Dried pineapple is my favourite snack at the moment and loaded with calories. One ring (13 grams) per hour powers me between main meals

8. Shelter choice

When buying a shelter (e.g. tent, tarp, hammock) get yourself one that can be easily set up in the rain without getting soaking wet inside. I’m not a personal fan of tarps due solely to the local creepy crawlies trying to share my bed including ticks and Funnel Web Spiders (although not in the same location). I prefer a lightweight three-season tent (i.e. bug proof) with a waterproof bathtub floor that remains dry in wet weather. You may prefer other options but if you are hiking in wet weather think how your shelter will cope.

Big Agnes Copper Spur two person tent. The first time we used this on a hike it stood up well to 2-3 hours of torrential rain and high winds with no leaks. Putting this tent up in the rain can be challenging to keep dry

9. Shelter site selection and erection

Having a good quality shelter is essential on longer hikes whatever type you choose but equally important is selecting a good site. I can remember a number of years ago camping at my sister’s house and making a poor choice of tent site. We ended up with a small river right outside the tent door and inside the vestibule. You may be in a hurry to get into your tent at the end of a day hiking in the rain but take your time. Things to consider are:

  • Pitch your tent on a raised area
  • Be careful, particularly in central Australian where dry river beds can fill very quickly and turn into raging rivers from heavy rains that may be kilometres away from your current location
  • Practice putting your shelter up so that if it is pouring with rain it can be done as quickly as possible with minimal water entry into the shelter itself. Have you done a shakedown hike lately?
  • Pack your shelter in an easy to get to location that doesn’t require you to unpack all your gear to get out – I pack my tent in the external pocket at the rear of my pack
  • Consider waiting to put up your shelter. Is it going to keep raining or does it look like it’s going to stop soon?
  • Before you enter your tent, try to work out what you need to do so you don’t have to go outside in the rain again
  • Once inside get yourself dried off and warm and have something to eat
  • If it’s still raining avoid touching the tent walls particularly on single walled tents as this can create condensation inside the tent
  • If it’s still raining the next morning, get yourself packed and ready to go before exiting your tent and pulling down your shelter
  • If possible, try to dry out your tent and any other wet gear during the day if the situation presents itself. Sometimes this isn’t easy but a dry shelter and clothing makes for a happy hiker

10. Clothing choice

Proper layering is particularly essential when hiking in wet weather. Before you start to do any serious wet weather hiking work out your layering system to ensure you are covered, literally, for any conditions that you may be exposed to. Knowing what you need to wear will minimise the need to remove clothing in rainy conditions.

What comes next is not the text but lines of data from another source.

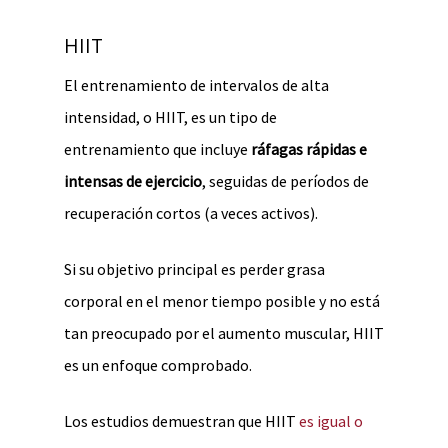
HIIT
El entrenamiento de intervalos de alta
intensidad, o HIIT, es un tipo de
entrenamiento que incluye
ráfagas rápidas e
intensas de ejercicio
, seguidas de períodos de
recuperación cortos (a veces activos).
Si su objetivo principal es perder grasa
corporal en el menor tiempo posible y no está
tan preocupado por el aumento muscular, HIIT
es un enfoque comprobado.
Los estudios demuestran que HIIT
es igual o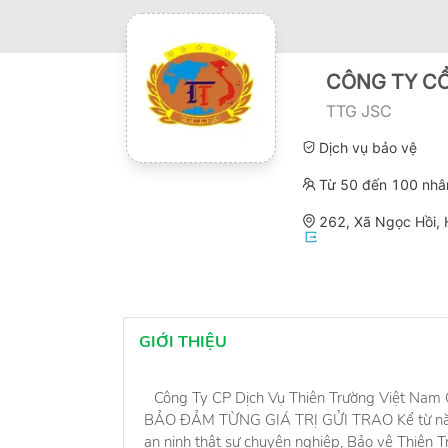
CÔNG TY CỔ
TTG JSC
Dịch vụ bảo vệ
Từ 50 đến 100 nhâ
262, Xã Ngọc Hồi, 
GIỚI THIỆU
Công Ty CP Dịch Vụ Thiên Trường Việt Nam
BẢO ĐẢM TỪNG GIÁ TRỊ GỬI TRAO Kể từ năm 
an ninh thật sự chuyên nghiệp, Bảo vệ Thiên T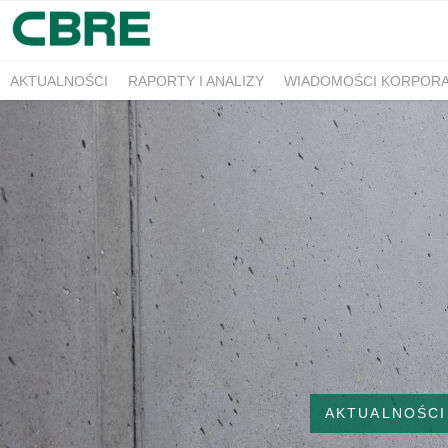
AKTUALNOŚCI
RAPORTY I ANALIZY
WIADOMOŚCI KORPOR
AKTUALNOŚCI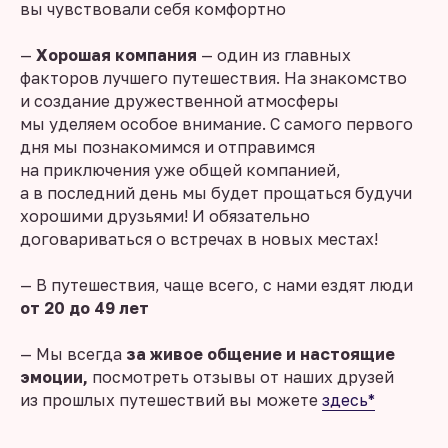
вы чувствовали себя комфортно
—
Хорошая компания
— один из главных
факторов лучшего путешествия. На знакомство
и создание дружественной атмосферы
мы уделяем особое внимание. С самого первого
дня мы познакомимся и отправимся
на приключения уже общей компанией,
а в последний день мы будет прощаться будучи
хорошими друзьями! И обязательно
договариваться о встречах в новых местах!
— В путешествия, чаще всего, с нами ездят люди
от 20 до 49 лет
— Мы всегда
за живое общение и настоящие
эмоции,
посмотреть отзывы от наших друзей
из прошлых путешествий вы можете
здесь*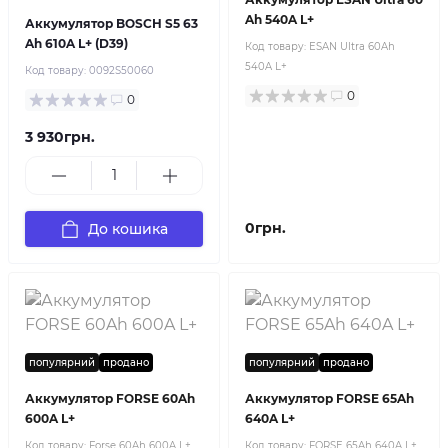
Ah 540A L+
Аккумулятор BOSCH S5 63
Ah 610A L+ (D39)
Код товару:
ESAN Ultra 60Ah
540A L+
Код товару:
0092S50060
0
0
3 930грн.
0грн.
До кошика
популярний
продано
популярний
продано
Аккумулятор FORSE 60Ah
Аккумулятор FORSE 65Ah
600A L+
640A L+
Код товару:
Forse 60Ah 600A L+
Код товару:
FORSE 65Ah 640A L+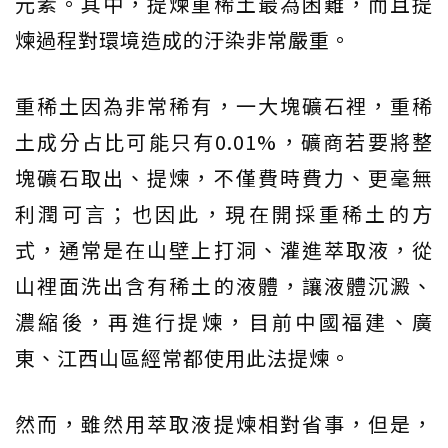
元素。其中，提煉重稀土最為困難，而且提
煉過程對環境造成的汙染非常嚴重。
重稀土因為非常稀有，一大塊礦石裡，重稀
土成分占比可能只有0.01%，礦商若要將整
塊礦石取出、提煉，不僅費時費力、更毫無
利潤可言；也因此，現在開採重稀土的方
式，通常是在山壁上打洞、灌進萃取液，從
山裡面洗出含有稀土的液體，讓液體沉澱、
濃縮後，再進行提煉，目前中國福建、廣
東、江西山區經常都使用此法提煉。
然而，雖然用萃取液提煉相對省事，但是，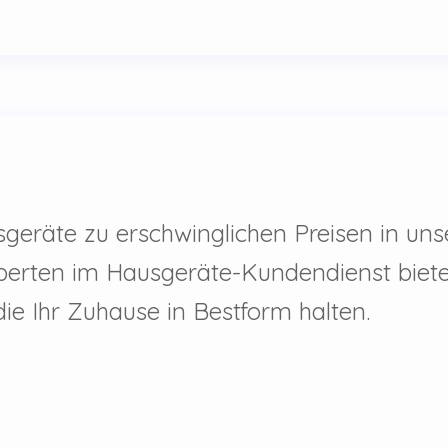
sgeräte zu erschwinglichen Preisen in uns
perten im Hausgeräte-Kundendienst bieten
ie Ihr Zuhause in Bestform halten.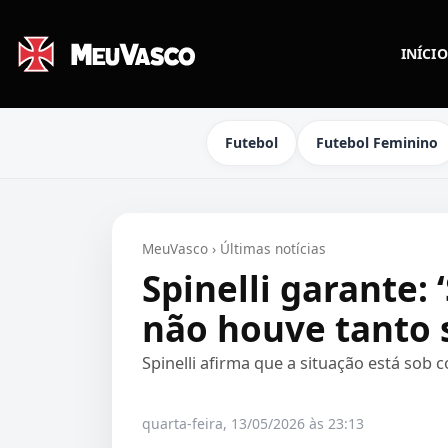
INÍCIO
Futebol
Futebol Feminino
MeuVasco
›
Últimas notícias
Spinelli garante: 
não houve tanto 
Spinelli afirma que a situação está sob 
quarta-feira, 13/05/2026 às 23:13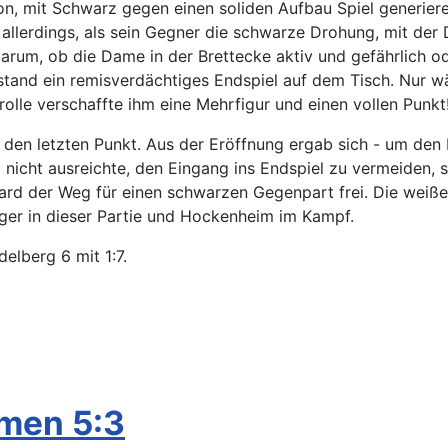
ion, mit Schwarz gegen einen soliden Aufbau Spiel generie
llerdings, als sein Gegner die schwarze Drohung, mit der 
darum, ob die Dame in der Brettecke aktiv und gefährlich o
h stand ein remisverdächtiges Endspiel auf dem Tisch. Nur wä
rolle verschaffte ihm eine Mehrfigur und einen vollen Punkt
den letzten Punkt. Aus der Eröffnung ergab sich - um den P
t nicht ausreichte, den Eingang ins Endspiel zu vermeiden, 
ward der Weg für einen schwarzen Gegenpart frei. Die weiße
eger in dieser Partie und Hockenheim im Kampf.
elberg 6 mit 1:7.
men 5:3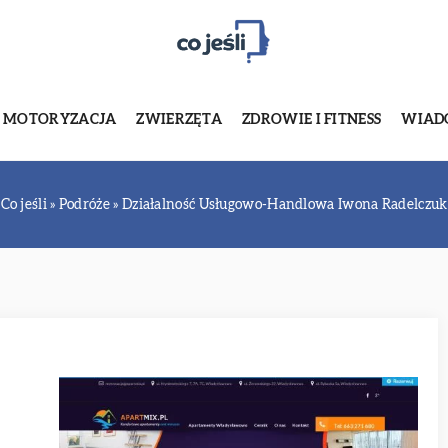
MOTORYZACJA
ZWIERZĘTA
ZDROWIE I FITNESS
WIADO
Co jeśli
»
Podróże
»
Działalność Usługowo-Handlowa Iwona Radelczuk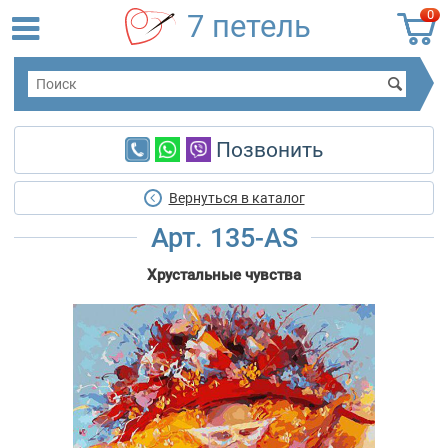
0
7 петель
Позвонить
Вернуться в каталог
Арт. 135-AS
Хрустальные чувства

I am usually a fan of wool and down but have a look at European hiking magazines as they tend to lean towards synthetic jackets, which cope better in wet conditions.

Just like your shelter on longer trips be prepared to take advantage of and warmth and sun to dry any damp clothing.

Keep a layer for wearing to bed at night; you definitely don’t want to sleep in damp or wet clothing.

Layering for comfort. This images shows my four layer system that will comfortably take me down to -8° Celsius and keep me dry at the same time

Last words

Learning to embrace all types of weather as a hiker will not only improve your skills but will also provide you with a range of different experiences. Sometimes you are out in the middle of nowhere and have no choice but to push on. Having said that, sometimes enough is enough and you may be better off calling it quits if you can and come back to do your trip at a later stage.

Don’t persevere just for the sake of it; remember we are supposed to be enjoying ourselves!